Board Meeting Details

The Board meeting was conducted on Saturday, February 14, 2026, commencing at 2.30 pm and concluding at 3.15 pm. During this session, the directors considered and approved the unaudited financial results for both the quarter and nine-month period ending December 31, 2025.

Meeting Details: Information
Date: February 14, 2026
Start Time: 2.30 pm
End Time: 3.15 pm
Results Period: Quarter and nine months ended December 31, 2025

Regulatory Compliance and Submission

The financial results were submitted to the Corporate Relationship Department of the Bombay Stock Exchange Limited under Regulation 33 of the SEBI (Listing Obligations and Disclosure Requirements) Regulations, 2015. The company operates under scrip code 519242 with ISIN INE995U01011.

Khilan Savaliya, Director with DIN 08790209, signed the submission documents on behalf of Sarda Proteins Limited. The results were accompanied by a Limited Review Report issued by the company's statutory auditors.

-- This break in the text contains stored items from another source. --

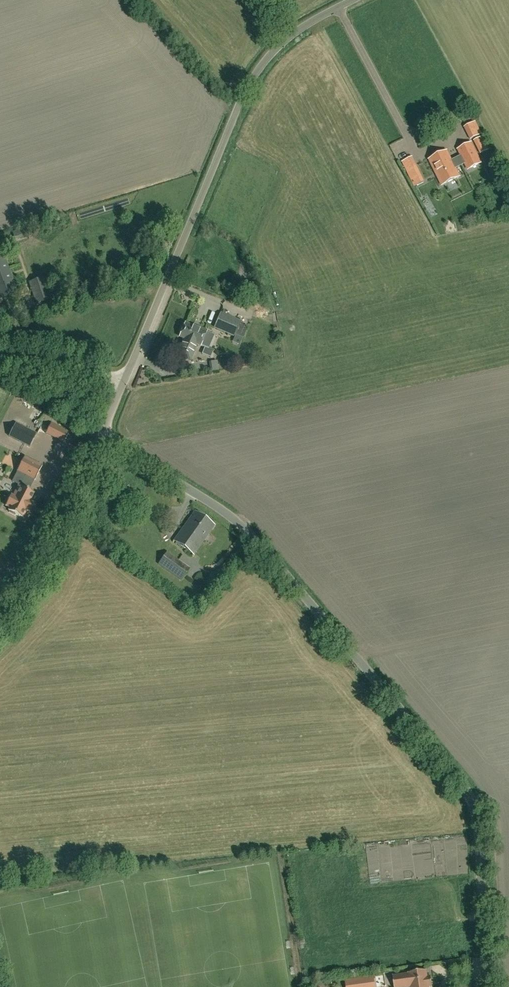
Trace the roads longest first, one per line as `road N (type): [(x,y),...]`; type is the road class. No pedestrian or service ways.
road 1 (unclassified): [(483,986),(472,798),(237,524),(101,436)]
road 2 (unclassified): [(125,384),(249,81),(291,33),(351,0)]
road 3 (unclassified): [(0,630),(43,576),(101,436)]
road 4 (unclassified): [(125,384),(71,365),(0,356)]

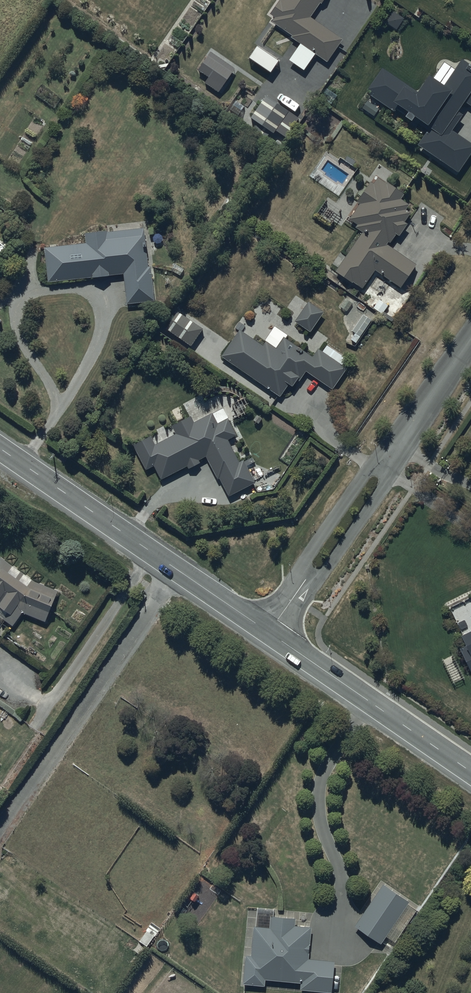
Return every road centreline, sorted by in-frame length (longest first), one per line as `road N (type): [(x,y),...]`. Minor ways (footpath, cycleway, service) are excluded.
road 1 (residential): [(268,632),(470,335)]
road 2 (tertiary): [(0,453),(268,632)]
road 3 (tertiary): [(268,632),(470,772)]

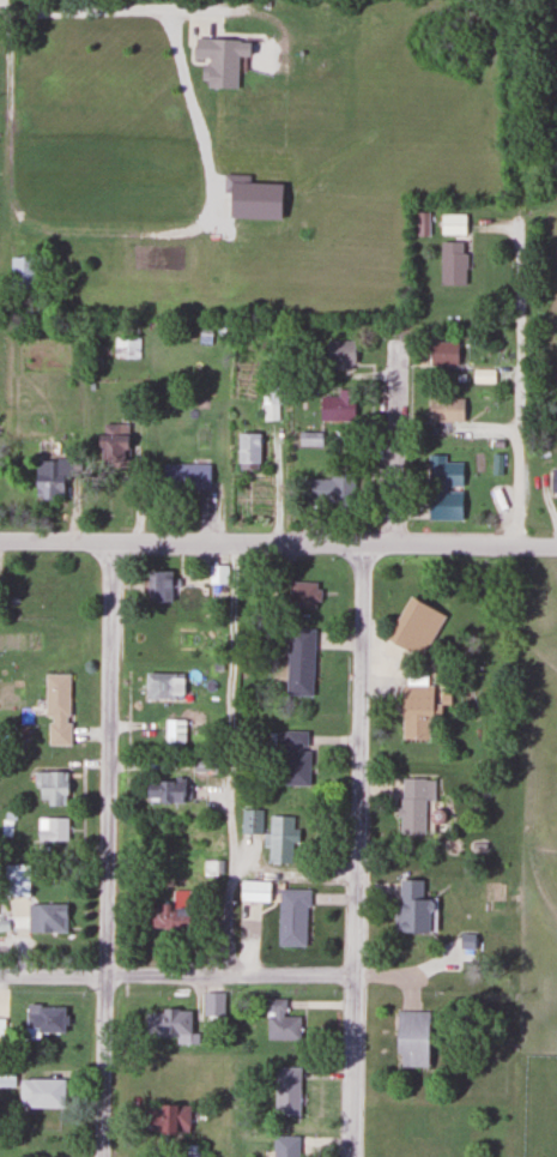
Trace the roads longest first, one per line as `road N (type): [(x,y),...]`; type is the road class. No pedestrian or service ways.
road 1 (residential): [(103,1156),(113,541)]
road 2 (residential): [(350,1156),(363,543)]
road 3 (residential): [(516,546),(523,170)]
road 4 (residential): [(363,543),(0,540)]
road 5 (residential): [(353,972),(108,975)]
road 6 (residential): [(390,544),(396,347)]
road 7 (residential): [(390,544),(556,546)]

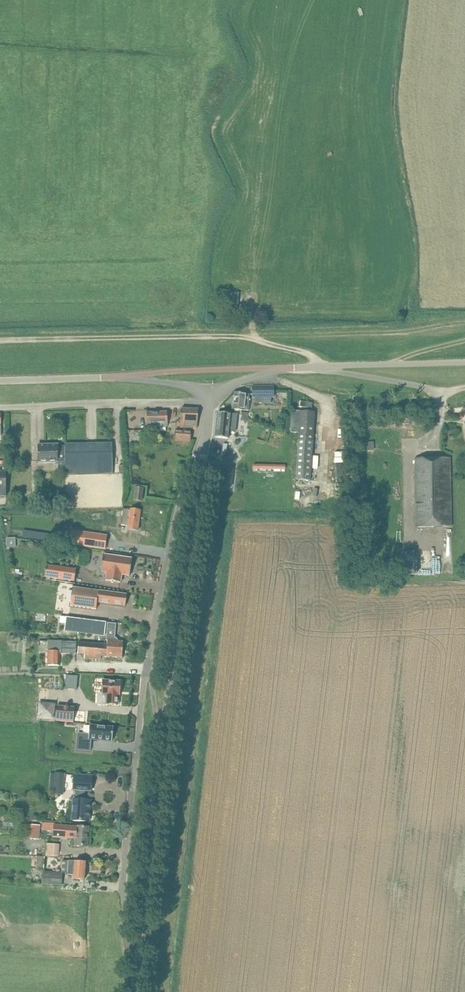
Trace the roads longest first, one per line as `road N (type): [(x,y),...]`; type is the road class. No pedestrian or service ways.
road 1 (track): [(0,342),(464,326)]
road 2 (unclassified): [(205,444),(163,738)]
road 3 (residential): [(136,972),(124,905),(147,680)]
road 4 (residential): [(205,444),(176,508),(147,680)]
road 5 (unclassified): [(163,738),(136,972)]
road 6 (residential): [(0,406),(210,402)]
road 7 (unclassified): [(464,363),(273,369)]
road 8 (unclassified): [(122,377),(273,369)]
road 9 (unclassified): [(0,381),(122,377)]

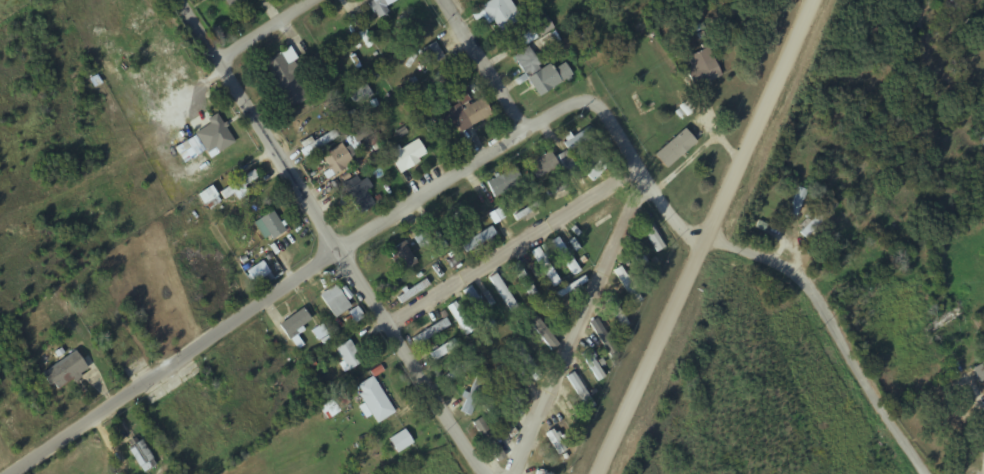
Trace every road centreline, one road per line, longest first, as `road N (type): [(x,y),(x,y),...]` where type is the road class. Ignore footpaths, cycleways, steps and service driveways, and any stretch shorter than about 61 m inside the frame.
road 1 (residential): [(12,473),(341,251),(590,100)]
road 2 (residential): [(493,473),(341,251),(187,0)]
road 3 (residential): [(927,473),(801,274),(684,229),(590,100)]
road 4 (residential): [(600,473),(813,0)]
road 5 (residential): [(513,473),(648,182)]
road 6 (residential): [(394,323),(639,166)]
road 7 (residential): [(529,133),(445,0)]

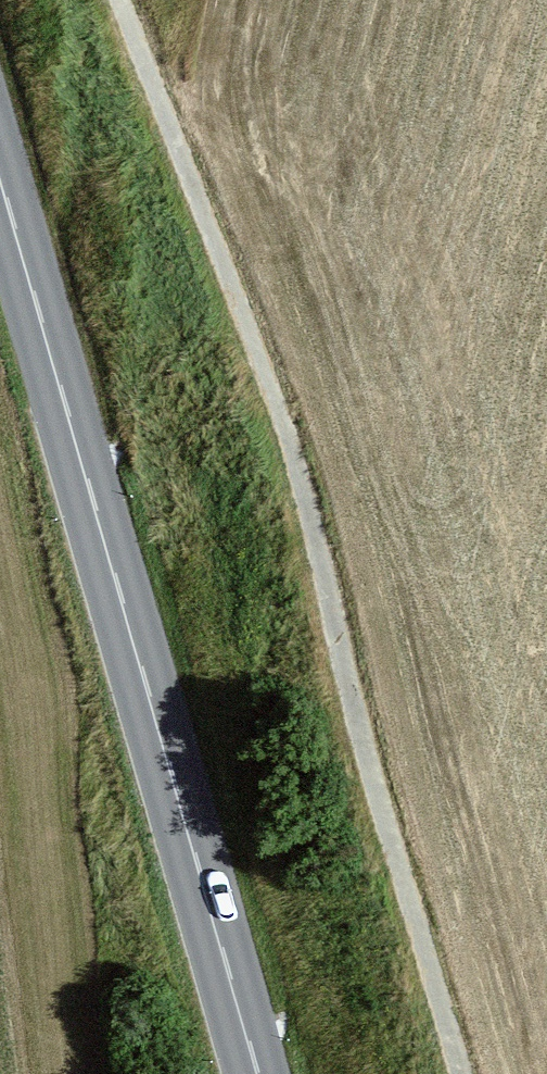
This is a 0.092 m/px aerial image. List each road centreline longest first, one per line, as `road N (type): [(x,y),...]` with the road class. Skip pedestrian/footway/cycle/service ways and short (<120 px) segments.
road 1 (track): [(114,0),(182,154),(455,1073)]
road 2 (tertiary): [(0,53),(300,1073)]

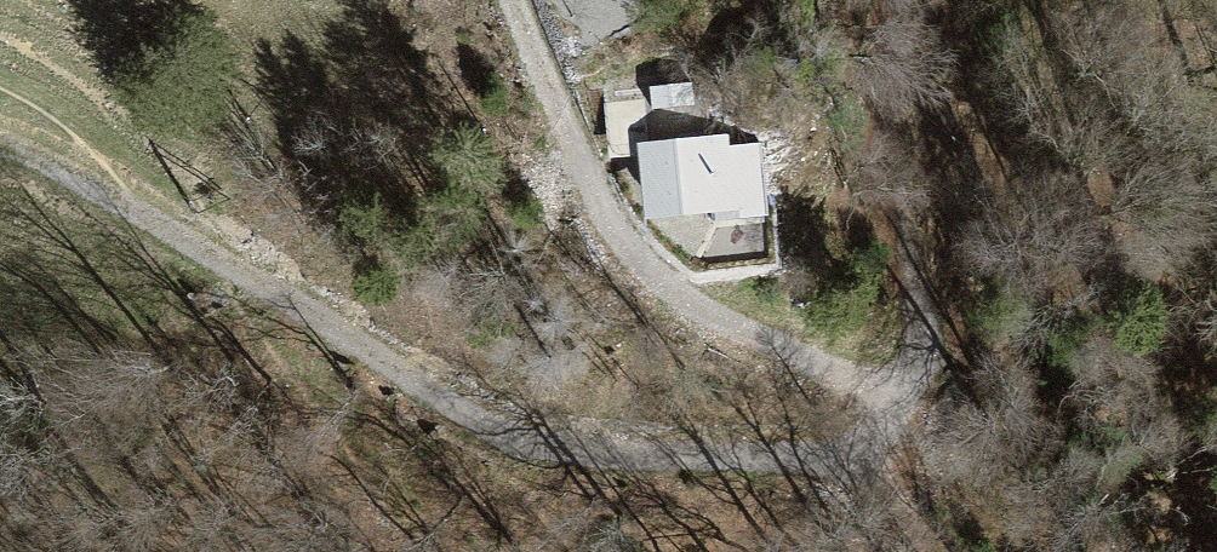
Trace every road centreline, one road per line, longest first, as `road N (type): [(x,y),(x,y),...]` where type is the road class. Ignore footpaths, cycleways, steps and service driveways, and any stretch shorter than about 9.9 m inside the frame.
road 1 (track): [(897,420),(866,444),(807,457),(517,452),(192,253)]
road 2 (track): [(897,420),(916,351),(884,102),(905,0)]
road 3 (track): [(192,253),(0,148)]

Independent Auditor's Review

M/s. A H Mandaliya & Associates, Chartered Accountants (FRN: 146705W), conducted the independent review of the unaudited standalone financial results. Partner Hiren J. Mandaliya (Mem. No. 140193) signed the review report on February 14, 2026, from Ahmedabad.

Auditor Details: Information
Firm: M/s. A H Mandaliya & Associates
Registration: FRN: 146705W
Partner: Hiren J. Mandaliya
Membership: 140193
UDIN: 26140193TEFJNT9171

Audit Opinion and Standards

The auditors conducted their review in accordance with Standard on Review Engagements (SRE) 2410, "Review of Interim Financial Information Performed by the Independent Auditor of the Entity" issued by the Institute of Chartered Accountants of India. The financial results were prepared following Indian Accounting Standard 34 "Interim Financial Reporting" (Ind AS 34) and other accounting principles generally accepted in India.

Based on their review, the auditors found no material misstatements in the accompanying financial results. The review confirmed that the statements disclosed all required information in accordance with SEBI listing regulations and were prepared using appropriate recognition and measurement principles.